Below this line is a set of entries; quote exactly the lines from the line that contains "way of writing describes the range as all the" to the line that contains "specific range, you", both lines included.

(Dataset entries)

-----

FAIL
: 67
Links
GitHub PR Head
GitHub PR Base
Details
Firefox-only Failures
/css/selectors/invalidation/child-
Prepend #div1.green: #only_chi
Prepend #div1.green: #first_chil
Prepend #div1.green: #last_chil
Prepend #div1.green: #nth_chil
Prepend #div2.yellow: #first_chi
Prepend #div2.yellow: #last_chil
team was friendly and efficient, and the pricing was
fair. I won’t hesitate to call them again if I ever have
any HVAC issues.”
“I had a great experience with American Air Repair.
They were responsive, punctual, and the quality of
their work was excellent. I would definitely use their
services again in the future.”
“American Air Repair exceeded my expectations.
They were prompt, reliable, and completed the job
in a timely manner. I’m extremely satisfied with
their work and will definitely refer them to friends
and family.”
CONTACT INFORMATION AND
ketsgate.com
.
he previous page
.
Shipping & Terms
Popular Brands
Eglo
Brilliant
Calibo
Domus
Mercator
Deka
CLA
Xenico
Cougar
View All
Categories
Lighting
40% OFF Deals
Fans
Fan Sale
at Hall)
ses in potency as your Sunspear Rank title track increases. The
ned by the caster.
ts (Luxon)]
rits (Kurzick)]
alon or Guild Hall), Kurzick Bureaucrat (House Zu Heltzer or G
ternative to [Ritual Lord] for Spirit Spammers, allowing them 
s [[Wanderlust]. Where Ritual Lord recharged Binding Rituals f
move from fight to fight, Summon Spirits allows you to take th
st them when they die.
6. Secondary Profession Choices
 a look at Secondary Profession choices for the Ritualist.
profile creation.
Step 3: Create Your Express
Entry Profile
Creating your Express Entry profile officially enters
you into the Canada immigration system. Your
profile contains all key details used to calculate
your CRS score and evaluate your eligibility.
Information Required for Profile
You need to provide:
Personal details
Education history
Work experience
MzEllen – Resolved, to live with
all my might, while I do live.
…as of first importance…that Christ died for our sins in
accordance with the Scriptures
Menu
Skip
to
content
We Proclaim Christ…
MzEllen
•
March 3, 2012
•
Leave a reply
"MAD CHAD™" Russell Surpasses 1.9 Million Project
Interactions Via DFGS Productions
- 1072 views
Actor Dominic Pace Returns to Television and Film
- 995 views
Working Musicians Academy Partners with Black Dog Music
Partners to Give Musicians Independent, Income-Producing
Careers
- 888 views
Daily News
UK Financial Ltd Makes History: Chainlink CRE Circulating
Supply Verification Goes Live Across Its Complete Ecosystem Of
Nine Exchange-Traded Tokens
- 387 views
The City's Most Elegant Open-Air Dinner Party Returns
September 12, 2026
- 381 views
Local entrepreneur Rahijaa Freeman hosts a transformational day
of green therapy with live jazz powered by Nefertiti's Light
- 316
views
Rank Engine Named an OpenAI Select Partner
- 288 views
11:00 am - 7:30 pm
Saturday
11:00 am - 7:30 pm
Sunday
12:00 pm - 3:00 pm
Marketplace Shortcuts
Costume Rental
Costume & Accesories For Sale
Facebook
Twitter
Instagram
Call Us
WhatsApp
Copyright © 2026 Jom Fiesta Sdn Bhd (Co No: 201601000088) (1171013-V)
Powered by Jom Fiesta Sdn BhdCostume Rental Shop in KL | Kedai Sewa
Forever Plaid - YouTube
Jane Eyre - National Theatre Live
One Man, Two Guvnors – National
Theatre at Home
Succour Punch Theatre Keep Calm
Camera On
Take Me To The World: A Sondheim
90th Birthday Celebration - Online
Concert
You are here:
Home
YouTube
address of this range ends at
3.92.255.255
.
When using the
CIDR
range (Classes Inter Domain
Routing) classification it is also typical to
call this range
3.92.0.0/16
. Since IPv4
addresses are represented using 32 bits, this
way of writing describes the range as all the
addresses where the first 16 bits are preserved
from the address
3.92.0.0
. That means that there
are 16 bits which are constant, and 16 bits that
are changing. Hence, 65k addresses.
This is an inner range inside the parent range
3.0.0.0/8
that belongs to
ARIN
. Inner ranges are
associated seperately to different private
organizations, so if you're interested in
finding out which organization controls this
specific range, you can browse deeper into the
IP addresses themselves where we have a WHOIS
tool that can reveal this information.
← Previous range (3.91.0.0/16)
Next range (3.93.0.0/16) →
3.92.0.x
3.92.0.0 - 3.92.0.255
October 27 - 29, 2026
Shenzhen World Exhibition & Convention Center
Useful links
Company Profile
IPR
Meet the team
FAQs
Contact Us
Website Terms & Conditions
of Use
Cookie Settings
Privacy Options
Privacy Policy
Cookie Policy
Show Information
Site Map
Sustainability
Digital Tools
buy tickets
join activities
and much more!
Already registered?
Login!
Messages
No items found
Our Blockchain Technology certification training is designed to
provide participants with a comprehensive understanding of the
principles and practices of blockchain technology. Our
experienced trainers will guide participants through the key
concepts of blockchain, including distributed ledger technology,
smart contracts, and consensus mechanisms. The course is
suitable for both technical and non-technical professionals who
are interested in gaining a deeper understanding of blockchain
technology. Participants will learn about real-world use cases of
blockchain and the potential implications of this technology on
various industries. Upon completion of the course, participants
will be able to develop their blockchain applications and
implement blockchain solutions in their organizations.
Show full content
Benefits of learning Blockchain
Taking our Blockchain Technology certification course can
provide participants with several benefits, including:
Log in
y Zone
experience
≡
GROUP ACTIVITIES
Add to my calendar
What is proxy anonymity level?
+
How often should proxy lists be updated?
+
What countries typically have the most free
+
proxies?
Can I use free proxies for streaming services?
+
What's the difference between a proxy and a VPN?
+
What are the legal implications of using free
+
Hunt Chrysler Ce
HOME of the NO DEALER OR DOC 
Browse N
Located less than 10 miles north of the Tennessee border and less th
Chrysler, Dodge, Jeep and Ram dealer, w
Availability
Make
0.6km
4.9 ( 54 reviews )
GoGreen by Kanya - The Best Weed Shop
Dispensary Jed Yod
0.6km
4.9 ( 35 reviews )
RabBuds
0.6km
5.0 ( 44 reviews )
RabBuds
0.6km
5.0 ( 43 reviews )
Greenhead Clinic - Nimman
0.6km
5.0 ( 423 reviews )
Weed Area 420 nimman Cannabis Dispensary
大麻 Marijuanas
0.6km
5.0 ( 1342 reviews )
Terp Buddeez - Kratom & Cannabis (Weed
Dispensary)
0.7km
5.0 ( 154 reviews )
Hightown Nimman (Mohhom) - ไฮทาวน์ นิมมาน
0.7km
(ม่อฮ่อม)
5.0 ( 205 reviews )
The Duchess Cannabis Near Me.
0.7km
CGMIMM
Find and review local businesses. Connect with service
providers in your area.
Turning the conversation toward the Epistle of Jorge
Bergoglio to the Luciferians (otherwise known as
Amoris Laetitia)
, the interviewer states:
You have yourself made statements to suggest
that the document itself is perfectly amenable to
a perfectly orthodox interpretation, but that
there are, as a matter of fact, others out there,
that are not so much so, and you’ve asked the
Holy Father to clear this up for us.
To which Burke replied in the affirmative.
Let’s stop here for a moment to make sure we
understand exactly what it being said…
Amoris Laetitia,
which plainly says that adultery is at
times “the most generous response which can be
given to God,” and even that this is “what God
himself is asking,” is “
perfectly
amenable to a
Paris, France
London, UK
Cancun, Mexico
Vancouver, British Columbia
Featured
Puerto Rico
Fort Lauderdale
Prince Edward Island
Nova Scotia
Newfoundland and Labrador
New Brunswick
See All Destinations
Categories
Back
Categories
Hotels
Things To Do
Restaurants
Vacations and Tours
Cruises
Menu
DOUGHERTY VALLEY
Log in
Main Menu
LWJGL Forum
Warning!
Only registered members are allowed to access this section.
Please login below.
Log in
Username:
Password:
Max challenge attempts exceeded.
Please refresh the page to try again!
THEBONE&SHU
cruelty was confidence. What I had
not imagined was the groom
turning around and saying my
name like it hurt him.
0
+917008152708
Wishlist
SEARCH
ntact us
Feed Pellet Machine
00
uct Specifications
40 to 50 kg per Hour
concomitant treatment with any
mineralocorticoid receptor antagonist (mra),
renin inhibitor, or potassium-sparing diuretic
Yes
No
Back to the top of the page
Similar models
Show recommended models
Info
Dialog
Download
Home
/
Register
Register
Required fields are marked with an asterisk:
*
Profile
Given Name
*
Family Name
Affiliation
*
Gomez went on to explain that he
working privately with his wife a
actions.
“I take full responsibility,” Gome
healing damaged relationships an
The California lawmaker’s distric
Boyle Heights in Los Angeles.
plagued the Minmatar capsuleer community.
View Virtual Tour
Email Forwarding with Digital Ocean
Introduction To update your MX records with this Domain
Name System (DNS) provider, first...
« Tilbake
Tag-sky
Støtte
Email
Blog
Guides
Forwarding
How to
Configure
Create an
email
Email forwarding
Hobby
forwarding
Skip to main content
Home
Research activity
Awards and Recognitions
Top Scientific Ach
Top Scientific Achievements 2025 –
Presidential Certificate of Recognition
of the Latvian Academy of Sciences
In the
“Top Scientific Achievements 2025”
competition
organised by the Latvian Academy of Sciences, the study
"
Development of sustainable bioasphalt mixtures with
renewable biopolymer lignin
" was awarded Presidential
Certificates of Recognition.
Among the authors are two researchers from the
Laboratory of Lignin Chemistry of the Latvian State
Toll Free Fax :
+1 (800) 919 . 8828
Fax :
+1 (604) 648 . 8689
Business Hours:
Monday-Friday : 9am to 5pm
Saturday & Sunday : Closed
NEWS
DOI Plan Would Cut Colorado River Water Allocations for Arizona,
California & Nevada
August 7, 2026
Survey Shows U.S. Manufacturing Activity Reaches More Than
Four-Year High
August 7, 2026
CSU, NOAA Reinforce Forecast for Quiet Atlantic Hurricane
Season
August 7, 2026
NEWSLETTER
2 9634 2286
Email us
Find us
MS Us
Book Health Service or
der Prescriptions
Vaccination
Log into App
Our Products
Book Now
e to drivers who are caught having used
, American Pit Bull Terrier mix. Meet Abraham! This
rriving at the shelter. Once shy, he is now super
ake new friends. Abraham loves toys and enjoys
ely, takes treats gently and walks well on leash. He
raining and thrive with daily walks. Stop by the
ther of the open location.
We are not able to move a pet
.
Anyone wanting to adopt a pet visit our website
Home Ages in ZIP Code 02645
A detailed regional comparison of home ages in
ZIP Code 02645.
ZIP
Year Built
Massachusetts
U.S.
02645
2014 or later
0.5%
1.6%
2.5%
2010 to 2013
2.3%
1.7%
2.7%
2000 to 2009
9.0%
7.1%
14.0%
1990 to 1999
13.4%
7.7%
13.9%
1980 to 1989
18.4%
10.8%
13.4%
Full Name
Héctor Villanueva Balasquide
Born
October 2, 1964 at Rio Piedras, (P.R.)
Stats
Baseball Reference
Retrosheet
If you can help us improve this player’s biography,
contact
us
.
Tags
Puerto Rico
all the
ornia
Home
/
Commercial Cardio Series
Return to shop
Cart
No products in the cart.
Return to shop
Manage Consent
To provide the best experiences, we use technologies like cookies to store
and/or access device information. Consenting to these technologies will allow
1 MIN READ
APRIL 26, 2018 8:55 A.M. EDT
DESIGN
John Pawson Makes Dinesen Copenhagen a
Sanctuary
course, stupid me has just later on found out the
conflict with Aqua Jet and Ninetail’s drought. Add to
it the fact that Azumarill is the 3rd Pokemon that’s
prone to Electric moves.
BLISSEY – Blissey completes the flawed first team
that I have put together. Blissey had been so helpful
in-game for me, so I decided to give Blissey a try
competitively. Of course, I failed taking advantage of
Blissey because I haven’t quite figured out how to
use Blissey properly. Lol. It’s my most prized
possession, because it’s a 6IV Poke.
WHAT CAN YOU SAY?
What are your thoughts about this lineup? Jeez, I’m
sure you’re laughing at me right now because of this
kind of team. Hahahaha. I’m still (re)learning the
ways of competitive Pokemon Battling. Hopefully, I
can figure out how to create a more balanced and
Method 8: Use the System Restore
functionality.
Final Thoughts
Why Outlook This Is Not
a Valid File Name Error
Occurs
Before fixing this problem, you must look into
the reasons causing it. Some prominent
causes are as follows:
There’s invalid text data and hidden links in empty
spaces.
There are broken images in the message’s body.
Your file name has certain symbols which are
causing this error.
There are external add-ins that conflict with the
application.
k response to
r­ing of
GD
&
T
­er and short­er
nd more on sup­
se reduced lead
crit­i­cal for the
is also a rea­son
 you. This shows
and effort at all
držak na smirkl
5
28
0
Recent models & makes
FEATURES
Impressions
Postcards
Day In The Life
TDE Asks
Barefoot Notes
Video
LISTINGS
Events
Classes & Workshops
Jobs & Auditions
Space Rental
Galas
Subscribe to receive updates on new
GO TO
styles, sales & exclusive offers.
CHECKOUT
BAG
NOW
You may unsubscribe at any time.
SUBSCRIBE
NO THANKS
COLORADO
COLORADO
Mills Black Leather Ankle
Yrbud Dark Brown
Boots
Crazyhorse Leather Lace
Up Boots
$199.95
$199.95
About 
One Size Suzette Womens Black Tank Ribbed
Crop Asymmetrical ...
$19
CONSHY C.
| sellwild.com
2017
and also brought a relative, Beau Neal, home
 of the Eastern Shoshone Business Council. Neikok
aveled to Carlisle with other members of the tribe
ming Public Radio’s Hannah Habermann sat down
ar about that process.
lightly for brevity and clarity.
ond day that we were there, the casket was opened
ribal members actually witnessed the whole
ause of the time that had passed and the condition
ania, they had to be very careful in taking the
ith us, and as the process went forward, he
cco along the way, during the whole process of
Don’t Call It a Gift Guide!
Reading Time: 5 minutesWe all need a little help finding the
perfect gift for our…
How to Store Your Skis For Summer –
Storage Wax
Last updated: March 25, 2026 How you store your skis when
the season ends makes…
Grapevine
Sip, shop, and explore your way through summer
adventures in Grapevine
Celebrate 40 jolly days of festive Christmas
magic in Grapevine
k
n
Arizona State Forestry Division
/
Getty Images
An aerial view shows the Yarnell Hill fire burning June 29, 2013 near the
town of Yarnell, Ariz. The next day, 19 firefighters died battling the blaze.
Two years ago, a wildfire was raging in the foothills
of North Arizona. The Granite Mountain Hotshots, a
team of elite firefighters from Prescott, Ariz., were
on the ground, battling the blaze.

-----

### WRITTEN SOLUTION
way of writing describes the range as all the
addresses where the first 16 bits are preserved
from the address
3.92.0.0
. That means that there
are 16 bits which are constant, and 16 bits that
are changing. Hence, 65k addresses.
This is an inner range inside the parent range
3.0.0.0/8
that belongs to
ARIN
. Inner ranges are
associated seperately to different private
organizations, so if you're interested in
finding out which organization controls this
specific range, you can browse deeper into the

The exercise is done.